İran’da teokratik rejimi kadınlar sarsıyor. Toplumsal muhalefette kadınlar başı çekiyor.
Tahran’da 22 yaşındaki genç kadın Mahsa Emini, 13 Eylül’de başörtüsü kurallarına uymadığı için ‘İrşad Polisi’ tarafından gözaltına alınmış, üç gün sonra karakoldan cenazesi çıkmıştı. Rejime göre kalp krizinden, muhaliflere göre işkenceden…

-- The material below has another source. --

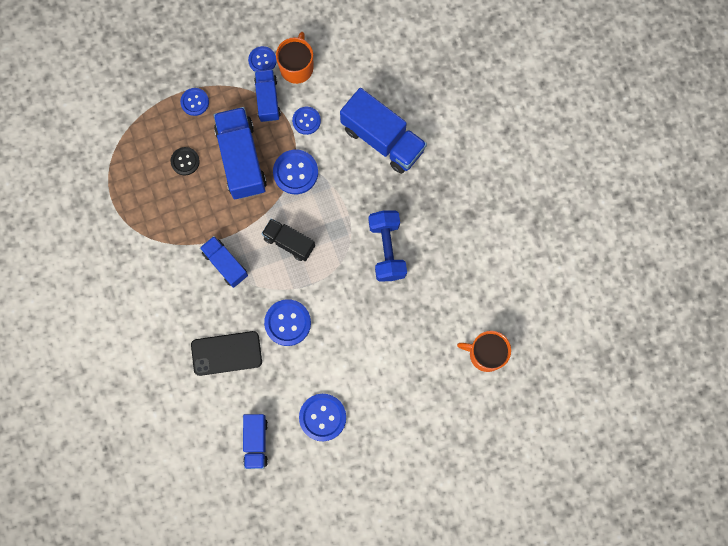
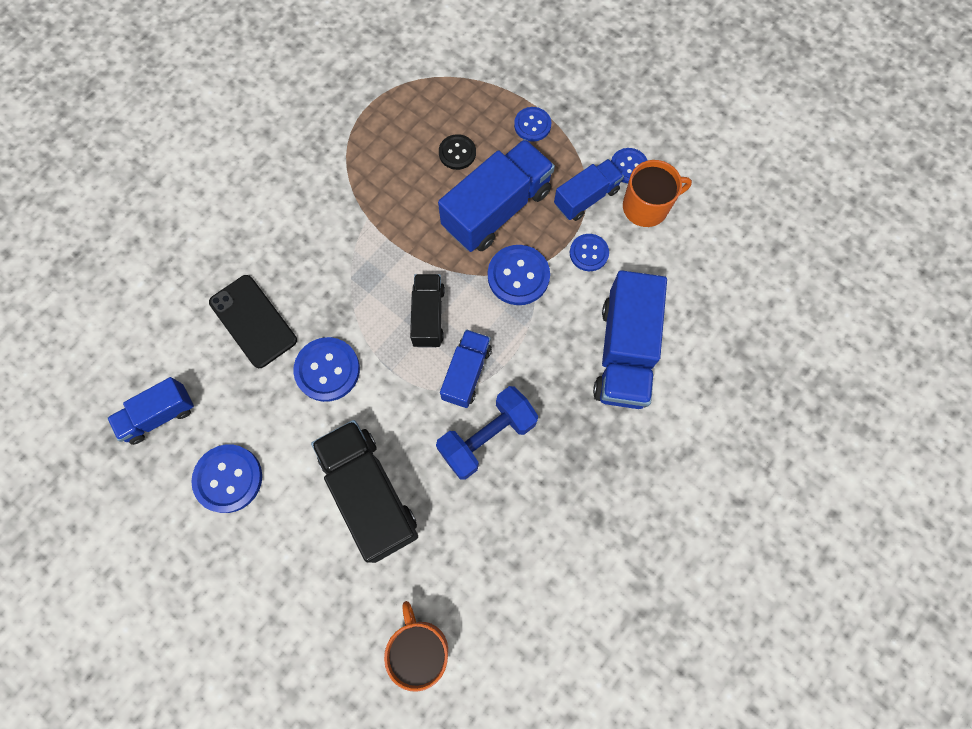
camera: 60 degrees right, 5 degrees down
(225, 264) = (361, 261): blue truck -> blue truck (466, 373)
(381, 337) = (369, 494): none -> black truck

Sebep ne olursa olsun, gencecik bir kadının başını örtmedi diye gözaltına alınıp üç gün tutulması ve sonunda hayatını kaybetmesi, kadınları ayağa kaldırmak için yeterli bir insani facia idi. İranlı kadınlar ayakta, baskılara başkaldırıyorlar, protesto için başörtülerini yakıyorlar, saçlarını kesiyorlar.

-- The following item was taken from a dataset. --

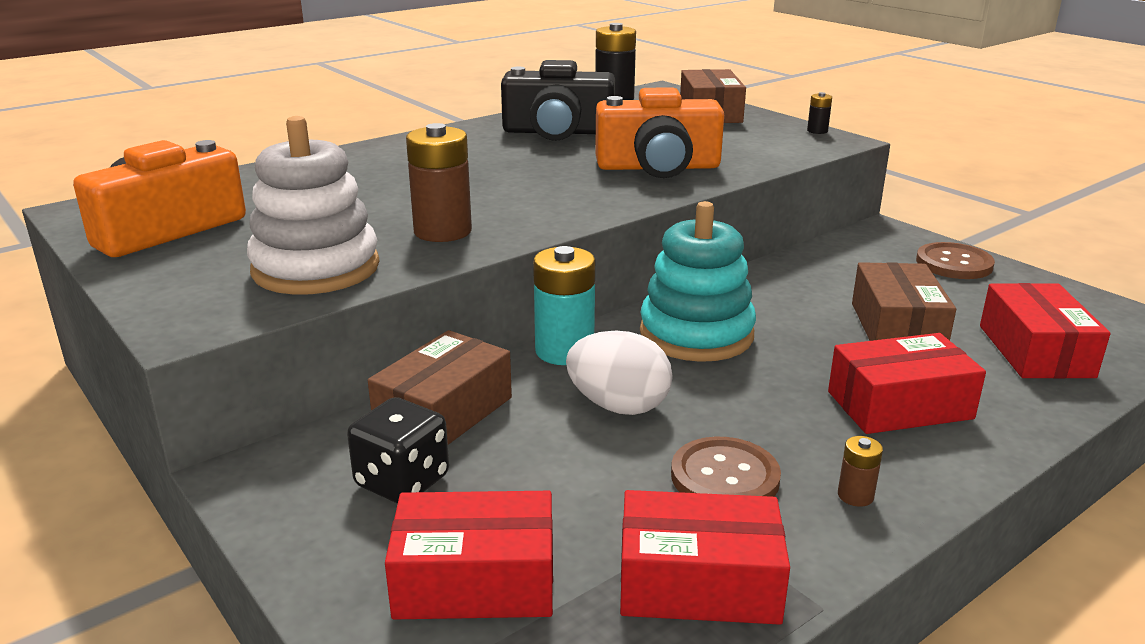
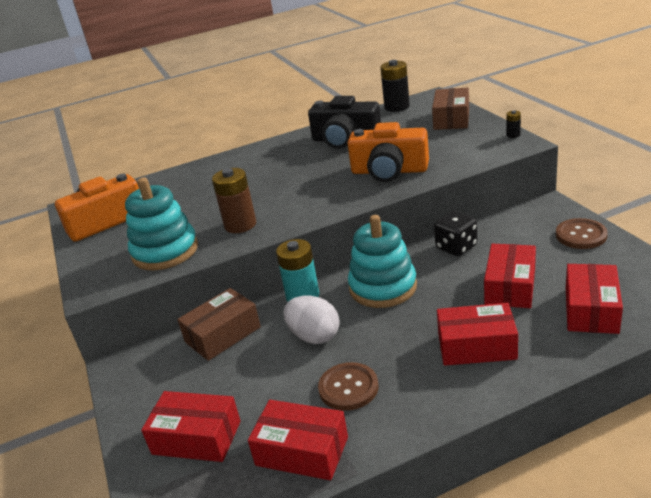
camera: 20 degrees right, 5 degrees up
(316, 268) = (165, 251): white stacking toy -> turquoise stacking toy
(402, 481) = (186, 376): black dice -> black dice (456, 247)
(855, 496) = (414, 406): brown battery -> none
(897, 327) = (510, 287): brown box -> red box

Baskının artması tepkiyi de artırıyor.
Başını isteyen örter, isteyen açar, devlete ne?!
BASKICI REJİM
1979’daki İran devrimi, gerçek bir devrimdi; halk ayaklanmasıyla “eski rejim” tamamen yıkılmış, adamları tedhişle, kanla tasfiye edilmiş, “velayet-i fakih” denilen mollalar vesayetinde “yeni rejim”, İran İslam Cumhuriyeti kurulmuştu.
Reformist ya da ılımlı Cumhurbaşkanları Hatemi ve Ruhani rejimi yumuşatmışlardı. Her ikisinin de Avrupa üniversitelerinde doktora yapmış Ayetullahlar olduğunu belirteyim. Fakat 2021 haziranındaki seçimlerini, yargı facialarıyla tanınan eski ‘baş yargıç’ İbrahim Reisi kazandı. Çünkü keskin muhalifler aptalca bir kararla seçimleri boykot etmişler, katılma oranı yüzde 73’ten yüzde 49’a düşmüştü!

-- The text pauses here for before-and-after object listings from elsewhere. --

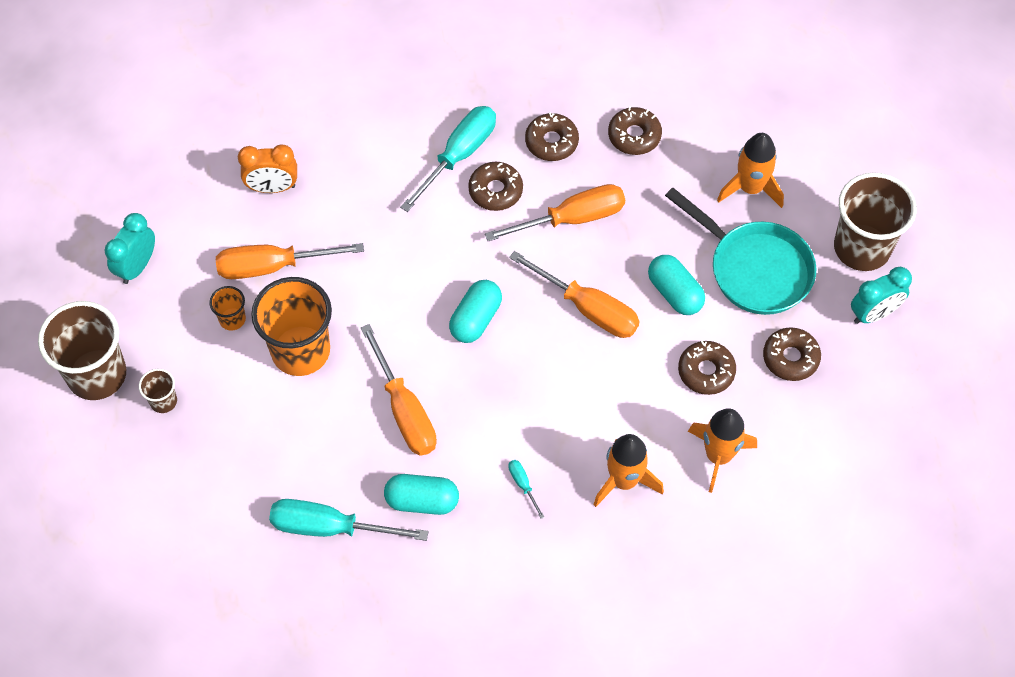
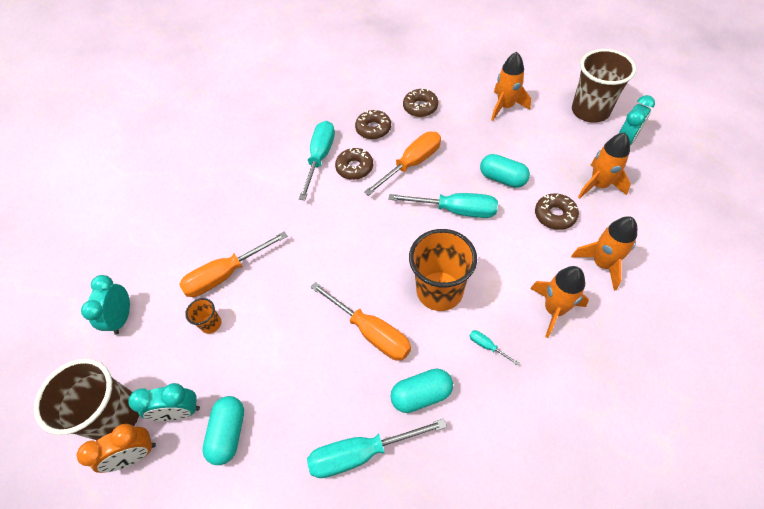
camera: 20 degrees left, 5 degrees down
(163, 401) = (180, 412): brown cup -> turquoise clock
(272, 187) = (204, 225): orange clock -> orange clock (135, 455)
(300, 351) = (273, 324): orange cup -> orange cup (439, 291)
(476, 319) = (386, 248): turquoise capsule -> turquoise capsule (229, 433)
(588, 308) = (455, 210): orange screwdriver -> turquoise screwdriver
(755, 269) = (539, 146): turquoise pan -> none
(790, 358) = (599, 185): brown donut -> orange rocket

Reisi’nin gelmesiyle ‘vidalar sıkılanmaya’ başladı. Başörtüsü zorunluluğu katılaştırıldı. Bu sene 12 Temmuz “Tesettür ve iffet günü” ilan edildi, kampanyalar yapıldı…
Aynı gün muhalifler sosyal medyada baş açma çağrıları yaptı. Yeni ‘Baş yargıç’ Gulam Hüseyin Mohseni Ajei, “kadınların gösterisinin arkasında dış güçlerin etkili olduğunu söyleyerek istihbarat servislerine sorumluları bulması” için talimat verdi. (BBC Farsça’dan, 18 Temmuz 2022)
Böyle sıkıştırılan vidalar arasında Mahsa Emini’nin hayatını kaybetmesi bardağı taşıran damla oldu.
YENİ AYDINLAR
İran devrimi bölgedeki jeopolitik dengeleri sarsmış, Sünni dünyadaki radikallerde de büyük heyecan yaratmıştı. O zaman başörtüsü, kanlı Şah diktatörlüğüne karşı bir isyan bayrağıydı.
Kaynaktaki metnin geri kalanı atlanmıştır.